原文:
-=-=-=-=-
ワクチンの開発にはグローバルなネットワークが不可欠

――藤本さんは臨床医、医学研究を経て製薬会社に転身されたそうですが、経緯をお聞かせください。

藤本 陽子(以下、藤本) 私は神経内科医として6年間勤務した後、同じ職業である夫と共に米国に留学し、基礎免疫学のラボで研究を行っていました。充実した日々でしたが、専門の神経内科で扱う疾患には治療薬がないものも多く、それを「なんとかしたい」という思いが強くなり、製薬会社への転職を決めたのです。

そして、ファイザーでは11年間新薬開発に従事し、2013年には医療関係者へ薬剤に関する正確な情報を提供する専門部署である「メディカル・アフェアーズ」の統括部長に就きました。

2019年からはワクチン部門長を任され、新型コロナワクチンの供給に関して、政府・自治体ほかさまざまな組織との調整役を務めることとなりました。
-=-=-=-=-
課題内容:
上の原文に出てくる、年または年数を表す表現を登場順にすべて挙げてください。
-=-=-=-=-
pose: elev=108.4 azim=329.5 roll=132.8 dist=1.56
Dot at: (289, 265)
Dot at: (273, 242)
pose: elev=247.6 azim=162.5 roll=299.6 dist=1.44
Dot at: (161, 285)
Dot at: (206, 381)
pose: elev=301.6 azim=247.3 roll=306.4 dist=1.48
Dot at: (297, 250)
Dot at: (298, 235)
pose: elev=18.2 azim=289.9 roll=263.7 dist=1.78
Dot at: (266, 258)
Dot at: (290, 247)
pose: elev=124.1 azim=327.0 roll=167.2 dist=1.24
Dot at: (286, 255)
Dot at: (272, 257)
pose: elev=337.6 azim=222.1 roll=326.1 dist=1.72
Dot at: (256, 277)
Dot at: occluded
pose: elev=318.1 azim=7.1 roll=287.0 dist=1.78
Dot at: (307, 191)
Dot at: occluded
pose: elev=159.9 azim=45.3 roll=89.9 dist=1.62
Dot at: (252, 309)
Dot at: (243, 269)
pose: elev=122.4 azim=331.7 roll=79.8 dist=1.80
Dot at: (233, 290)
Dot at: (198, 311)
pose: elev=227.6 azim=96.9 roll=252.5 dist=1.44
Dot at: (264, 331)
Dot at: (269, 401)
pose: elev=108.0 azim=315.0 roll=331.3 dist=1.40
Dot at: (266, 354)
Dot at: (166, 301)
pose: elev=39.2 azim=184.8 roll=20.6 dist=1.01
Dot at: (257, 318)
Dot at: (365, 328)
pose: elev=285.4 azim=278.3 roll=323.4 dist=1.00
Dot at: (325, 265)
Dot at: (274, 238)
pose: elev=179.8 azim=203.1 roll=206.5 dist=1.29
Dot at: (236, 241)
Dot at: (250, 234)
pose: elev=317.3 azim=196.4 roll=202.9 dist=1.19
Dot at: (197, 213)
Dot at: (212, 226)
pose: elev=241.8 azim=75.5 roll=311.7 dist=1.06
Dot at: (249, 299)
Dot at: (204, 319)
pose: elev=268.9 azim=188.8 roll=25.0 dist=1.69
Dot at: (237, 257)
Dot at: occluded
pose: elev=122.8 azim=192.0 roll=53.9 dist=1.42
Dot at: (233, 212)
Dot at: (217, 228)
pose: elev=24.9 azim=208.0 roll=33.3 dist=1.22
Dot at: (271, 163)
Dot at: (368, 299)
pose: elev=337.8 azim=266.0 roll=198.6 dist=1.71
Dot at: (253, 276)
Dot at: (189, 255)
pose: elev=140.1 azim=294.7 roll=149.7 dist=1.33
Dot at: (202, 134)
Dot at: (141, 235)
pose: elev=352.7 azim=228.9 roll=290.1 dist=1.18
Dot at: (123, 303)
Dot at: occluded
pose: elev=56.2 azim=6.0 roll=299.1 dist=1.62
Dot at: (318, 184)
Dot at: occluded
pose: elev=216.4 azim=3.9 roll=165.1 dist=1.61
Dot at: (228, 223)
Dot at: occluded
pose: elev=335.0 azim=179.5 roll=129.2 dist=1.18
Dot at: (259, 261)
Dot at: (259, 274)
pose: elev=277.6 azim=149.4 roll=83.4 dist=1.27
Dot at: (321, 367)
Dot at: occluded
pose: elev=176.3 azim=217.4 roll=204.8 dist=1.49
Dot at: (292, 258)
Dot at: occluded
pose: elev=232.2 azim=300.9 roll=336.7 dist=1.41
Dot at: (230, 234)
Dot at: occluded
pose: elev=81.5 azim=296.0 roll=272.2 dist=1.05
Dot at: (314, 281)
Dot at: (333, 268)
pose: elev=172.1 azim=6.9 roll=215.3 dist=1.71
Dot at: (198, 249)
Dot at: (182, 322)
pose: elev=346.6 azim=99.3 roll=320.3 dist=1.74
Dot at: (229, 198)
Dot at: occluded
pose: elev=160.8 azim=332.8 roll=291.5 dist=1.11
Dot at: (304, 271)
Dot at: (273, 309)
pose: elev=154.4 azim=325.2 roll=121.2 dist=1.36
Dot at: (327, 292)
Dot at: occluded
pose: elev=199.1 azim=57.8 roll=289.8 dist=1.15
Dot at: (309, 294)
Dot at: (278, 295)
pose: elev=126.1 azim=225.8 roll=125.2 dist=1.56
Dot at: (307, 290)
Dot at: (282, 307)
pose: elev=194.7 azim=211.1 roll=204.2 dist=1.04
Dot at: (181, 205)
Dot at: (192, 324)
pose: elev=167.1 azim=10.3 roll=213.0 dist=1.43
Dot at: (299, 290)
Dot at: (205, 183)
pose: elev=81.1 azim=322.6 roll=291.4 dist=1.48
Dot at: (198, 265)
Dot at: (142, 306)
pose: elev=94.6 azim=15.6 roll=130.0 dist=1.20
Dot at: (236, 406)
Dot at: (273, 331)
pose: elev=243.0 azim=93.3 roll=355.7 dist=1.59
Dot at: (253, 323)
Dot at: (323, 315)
-=-=-=-=-
解答:
6年間、11年間、2013年、2019年